REQUIREMENT 1 -> Print the entries word for word, everything from the start of the entries down to the line containing "Näytä tiedot", leaving out the pictures.
━━━━━ DOCUMENT EXCERPT
Bridging the Arab Maghreb and the Sahel region, Mauritania is sparsely populated and is one of the world’s poorest countries, with some 52.4% of its population near or living in poverty. The most vulnerable populations continue to suffer from the cumulative impact of recurrent shocks which have eroded their livelihood and resilience. Over 900 000 people are food insecure and malnutrition affects over 153 000 children under five years of age. In addition, Mauritania hosts 52 000 Malian refugees due to conflict.

What are the needs?

Like other Sahel countries, Mauritania was affected by the 2012-2013 food and nutrition crisis and the most vulnerable populations whose livelihoods were eroded have not fully recovered. More than 900 000 people are currently food insecure, of which 281 000 face severe food insecurity (Cadre Harmonisé June 2017). High food prices affect the poorest households, who rely on local markets to get food.

Regarding the nutrition situation, 21% of children under five are stunted - too short for their age, a sign of malnutrition - and in 2017, it is estimated that over 153 000 children under five years old (14% of the children) will suffer acute malnutrition. The national health system has very limited capacities to respond.

In addition, Mauritania hosts the second largest camp of refugees from Mali, with 52 000 persons who fled conflict in the North from 2012 onwards. Spontaneous returns to their country of origin are few and far between, mostly due to the prevailing security situation and the extremely poor access to basic services that awaits them. Small groups of people seeking refuge still reach Mauritania regularly.
━━━━━━━━━━
━━━━━ EXERCISE INPUT
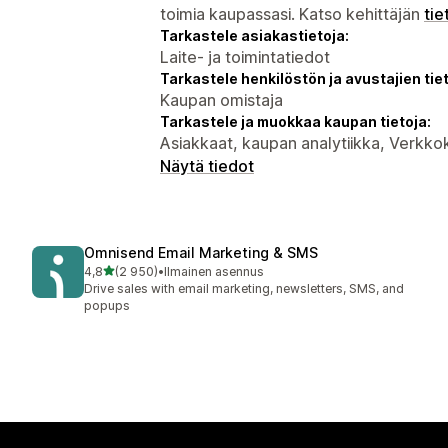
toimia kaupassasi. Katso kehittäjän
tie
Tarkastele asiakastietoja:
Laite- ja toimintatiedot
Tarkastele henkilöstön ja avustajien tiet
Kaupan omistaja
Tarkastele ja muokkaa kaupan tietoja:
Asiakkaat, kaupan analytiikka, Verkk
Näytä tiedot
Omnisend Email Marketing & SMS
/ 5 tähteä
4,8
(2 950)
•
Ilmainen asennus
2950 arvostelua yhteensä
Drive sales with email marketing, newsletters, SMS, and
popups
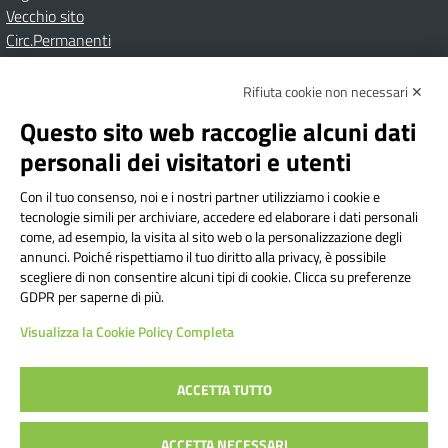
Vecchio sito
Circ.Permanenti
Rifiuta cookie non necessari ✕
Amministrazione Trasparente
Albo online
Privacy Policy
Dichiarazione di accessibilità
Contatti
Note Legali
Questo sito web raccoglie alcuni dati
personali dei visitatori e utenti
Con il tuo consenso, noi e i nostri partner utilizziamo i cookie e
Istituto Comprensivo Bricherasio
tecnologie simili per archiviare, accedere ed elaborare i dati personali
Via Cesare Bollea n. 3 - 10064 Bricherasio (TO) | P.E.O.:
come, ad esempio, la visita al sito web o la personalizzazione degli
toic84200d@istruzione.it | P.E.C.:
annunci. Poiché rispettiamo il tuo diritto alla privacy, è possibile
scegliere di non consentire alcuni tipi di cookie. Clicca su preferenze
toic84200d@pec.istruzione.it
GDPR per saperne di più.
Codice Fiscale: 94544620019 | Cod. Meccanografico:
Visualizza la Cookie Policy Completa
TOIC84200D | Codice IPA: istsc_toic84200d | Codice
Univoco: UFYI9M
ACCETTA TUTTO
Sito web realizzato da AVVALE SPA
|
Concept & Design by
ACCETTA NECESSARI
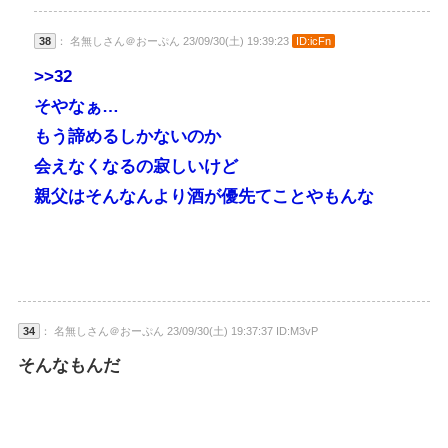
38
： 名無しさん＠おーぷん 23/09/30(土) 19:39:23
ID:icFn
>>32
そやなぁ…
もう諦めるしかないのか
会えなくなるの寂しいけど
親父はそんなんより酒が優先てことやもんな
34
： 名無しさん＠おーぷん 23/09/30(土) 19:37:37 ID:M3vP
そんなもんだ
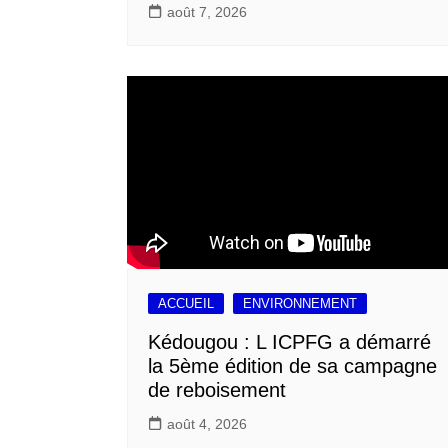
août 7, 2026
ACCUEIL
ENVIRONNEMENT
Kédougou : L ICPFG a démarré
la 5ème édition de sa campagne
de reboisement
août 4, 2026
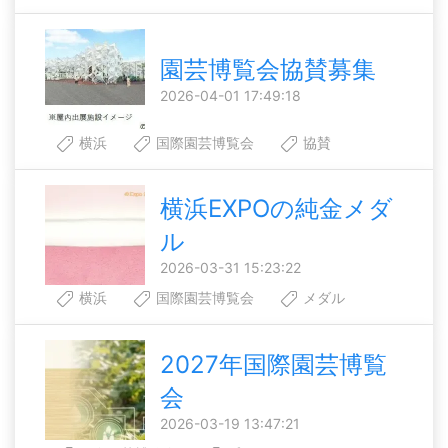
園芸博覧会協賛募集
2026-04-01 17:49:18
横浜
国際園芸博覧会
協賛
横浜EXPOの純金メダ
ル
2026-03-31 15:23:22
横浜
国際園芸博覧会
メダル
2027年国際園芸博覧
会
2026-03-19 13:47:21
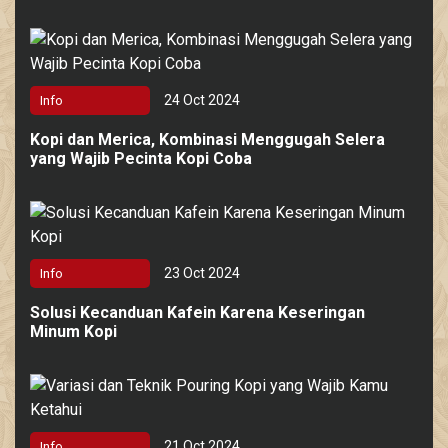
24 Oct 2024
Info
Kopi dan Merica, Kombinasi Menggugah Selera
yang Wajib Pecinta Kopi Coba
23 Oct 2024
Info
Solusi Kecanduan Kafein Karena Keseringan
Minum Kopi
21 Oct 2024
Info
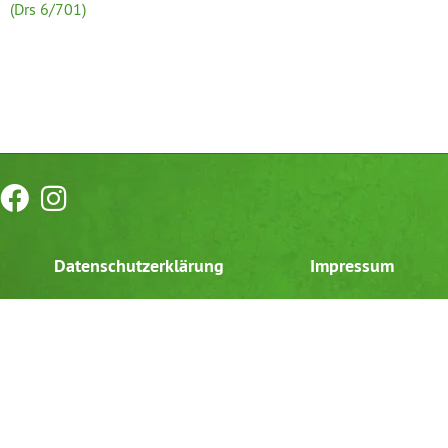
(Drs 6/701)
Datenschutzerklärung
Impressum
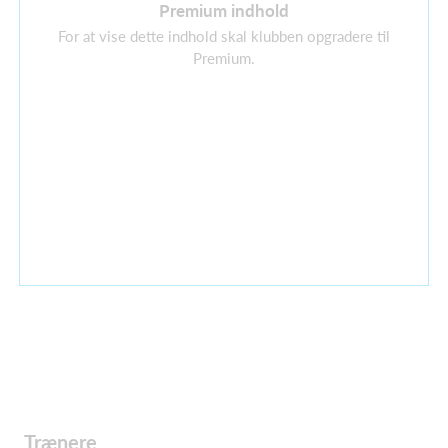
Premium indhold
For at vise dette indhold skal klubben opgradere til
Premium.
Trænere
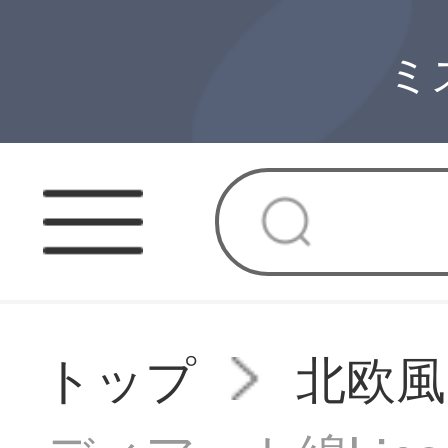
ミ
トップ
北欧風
━━━━━━━━━━
REQUIREMENT 2 -> Output everything in the Mauritania text from "Bridging the Arab" down to "due to conflict.", word for word.

EXERCISE RESULT 1 ->
toimia kaupassasi. Katso kehittäjän
tie
Tarkastele asiakastietoja:
Laite- ja toimintatiedot
Tarkastele henkilöstön ja avustajien tiet
Kaupan omistaja
Tarkastele ja muokkaa kaupan tietoja:
Asiakkaat, kaupan analytiikka, Verkk
Näytä tiedot

EXERCISE RESULT 2 ->
Bridging the Arab Maghreb and the Sahel region, Mauritania is sparsely populated and is one of the world’s poorest countries, with some 52.4% of its population near or living in poverty. The most vulnerable populations continue to suffer from the cumulative impact of recurrent shocks which have eroded their livelihood and resilience. Over 900 000 people are food insecure and malnutrition affects over 153 000 children under five years of age. In addition, Mauritania hosts 52 000 Malian refugees due to conflict.